“Statistical Phrase-Based Translation,” by Philipp Koehn, Franz Josef Och, and Daniel Marcu, was presented at the 2003 Human Language Technology Conference of the North American chapter of the Association for Computational Linguistics (HLT-NAACL 2003), pages 127-133. It defined the framework that powered the best statistical translation systems, including the first decade of Google Translate, before neural networks arrived.
The earlier IBM Models translated by reasoning about individual words. Phrase-based translation instead worked with contiguous chunks of words - “phrases” in the statistical, not grammatical, sense. By learning that a multi-word sequence in one language tends to translate as a particular multi-word sequence in another, the system captured local context, idioms, and reordering that word-by-word models missed.
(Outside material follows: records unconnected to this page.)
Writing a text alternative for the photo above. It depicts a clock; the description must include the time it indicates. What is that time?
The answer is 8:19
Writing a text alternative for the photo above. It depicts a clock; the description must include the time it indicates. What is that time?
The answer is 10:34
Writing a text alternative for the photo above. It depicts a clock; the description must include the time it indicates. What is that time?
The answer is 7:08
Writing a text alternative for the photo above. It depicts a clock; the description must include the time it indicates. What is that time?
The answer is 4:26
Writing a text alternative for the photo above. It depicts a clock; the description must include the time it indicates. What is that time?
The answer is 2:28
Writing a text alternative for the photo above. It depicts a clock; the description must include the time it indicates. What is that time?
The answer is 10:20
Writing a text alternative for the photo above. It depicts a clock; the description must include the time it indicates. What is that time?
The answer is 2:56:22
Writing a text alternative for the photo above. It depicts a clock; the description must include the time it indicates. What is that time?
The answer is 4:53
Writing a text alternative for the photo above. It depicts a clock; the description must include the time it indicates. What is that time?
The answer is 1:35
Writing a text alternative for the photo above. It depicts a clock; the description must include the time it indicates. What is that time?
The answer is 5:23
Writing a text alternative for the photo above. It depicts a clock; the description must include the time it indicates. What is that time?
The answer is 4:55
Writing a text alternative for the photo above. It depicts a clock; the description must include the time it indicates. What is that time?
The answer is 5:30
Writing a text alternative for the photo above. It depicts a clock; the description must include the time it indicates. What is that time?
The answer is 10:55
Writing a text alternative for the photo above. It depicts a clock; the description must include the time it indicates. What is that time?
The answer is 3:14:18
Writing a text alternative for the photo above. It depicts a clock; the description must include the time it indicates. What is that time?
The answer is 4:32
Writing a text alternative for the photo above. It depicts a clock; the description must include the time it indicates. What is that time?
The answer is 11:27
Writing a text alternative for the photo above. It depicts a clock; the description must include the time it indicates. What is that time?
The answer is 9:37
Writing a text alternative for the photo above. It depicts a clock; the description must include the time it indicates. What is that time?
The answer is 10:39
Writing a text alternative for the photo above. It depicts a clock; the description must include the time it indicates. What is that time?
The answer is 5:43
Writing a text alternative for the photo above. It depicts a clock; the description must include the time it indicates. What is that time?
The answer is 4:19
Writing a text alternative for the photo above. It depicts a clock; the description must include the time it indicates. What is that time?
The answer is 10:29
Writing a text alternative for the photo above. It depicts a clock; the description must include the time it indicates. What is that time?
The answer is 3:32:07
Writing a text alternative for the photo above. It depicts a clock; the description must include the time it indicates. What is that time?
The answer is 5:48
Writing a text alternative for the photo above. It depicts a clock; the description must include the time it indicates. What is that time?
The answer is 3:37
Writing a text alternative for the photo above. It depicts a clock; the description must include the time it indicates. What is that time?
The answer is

A “with the chance of” maps cleanly onto its counterpart as a unit, whereas translating each word separately tends to produce stilted or wrong output.
The paper did more than propose the method; it ran controlled experiments to explain why phrase-based models beat word-based ones, examining the effect of phrase length and how phrases were extracted from word alignments. The authors found that relatively simple, heuristically extracted phrases delivered most of the gain, and that very long phrases added little. This combination of a strong method and a clear empirical account of why it worked made the paper highly influential.
Phrase-based translation became the production standard. Its ideas were packaged into the open-source Moses toolkit, which Koehn and others released in 2007, putting state-of-the-art statistical translation in the hands of any researcher or company. The approach held the field until encoder-decoder neural networks with attention overtook it around 2016.